-- PAGE EXTRACT follows --

GA+DDPG+HER: Genetic Algorithm-Based Function Optimizer in Deep Reinforcement Learning for Robotic Manipulation Tasks

TL;DR

This paper introduces GA+DDPG+HER, a genetic algorithm-enhanced reinforcement learning method that automates parameter tuning, significantly improving learning speed and performance in robotic manipulation tasks.

Contribution

The study extends previous work by integrating genetic algorithms with DDPG and HER to optimize parameters automatically for better RL performance.

Findings

Performance improved over original algorithms

Learning time reduced by up to 57%

Outperforms current state-of-the-art approaches

Abstract

Agents can base decisions made using reinforcement learning (RL) on a reward function. The selection of values for the learning algorithm parameters can, nevertheless, have a substantial impact on the overall learning process. In order to discover values for the learning parameters that are close to optimal, we extended our previously proposed genetic algorithm-based Deep Deterministic Policy Gradient and Hindsight Experience Replay approach (referred to as GA+DDPG+HER) in this study. On the robotic manipulation tasks of FetchReach, FetchSlide, FetchPush, FetchPick&Place, and DoorOpening, we applied the GA+DDPG+HER methodology. Our technique GA+DDPG+HER was also used in the AuboReach environment with a few adjustments. Our experimental analysis demonstrates that our method produces performance that is noticeably better and occurs faster than the original algorithm. We also offer proof that GA+DDPG+HER beat the current approaches. The final results support our assertion and offer sufficient proof that automating the parameter tuning procedure is crucial and does cut down learning time by as much as 57%.

-- PAGE EXTRACT concluded --
-- DATASET ENTRIES follows --

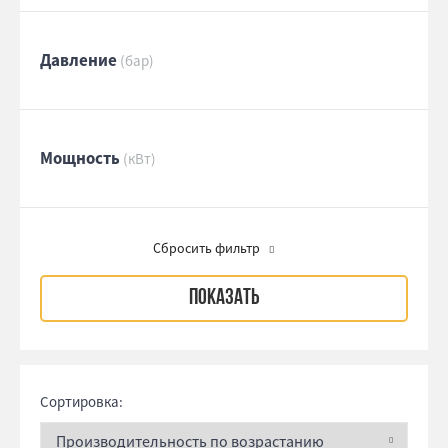
Давление
(бар)
Мощность
(кВт)
Сбросить фильтр
Сортировка:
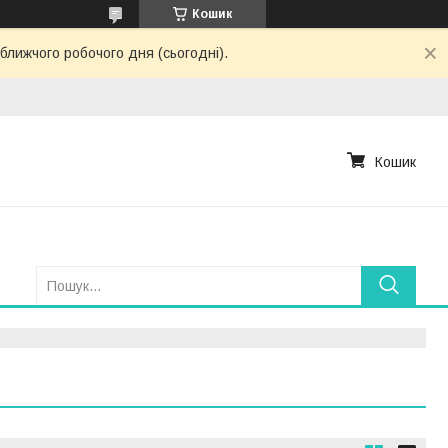
Кошик
ближчого робочого дня (сьогодні).
Кошик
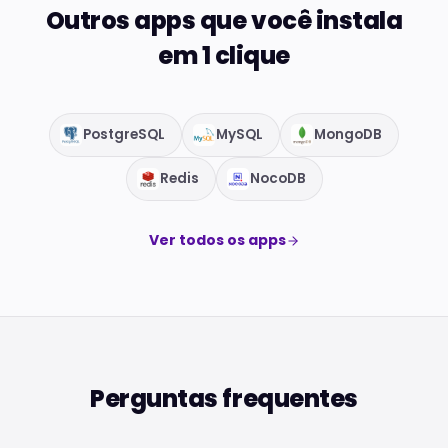
Outros apps que você instala
em 1 clique
PostgreSQL
MySQL
MongoDB
Redis
NocoDB
Ver todos os apps
Perguntas frequentes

-- DATASET ENTRIES concluded --

# WHAT YOU WILL DO
Update the GA+DDPG+HER page: reproduce everything from "Contribution" down to "better RL performance.", with "genetic algorithms" changed to "evolutionary algorithms".

# EXERCISE ANSWER
Contribution

The study extends previous work by integrating evolutionary algorithms with DDPG and HER to optimize parameters automatically for better RL performance.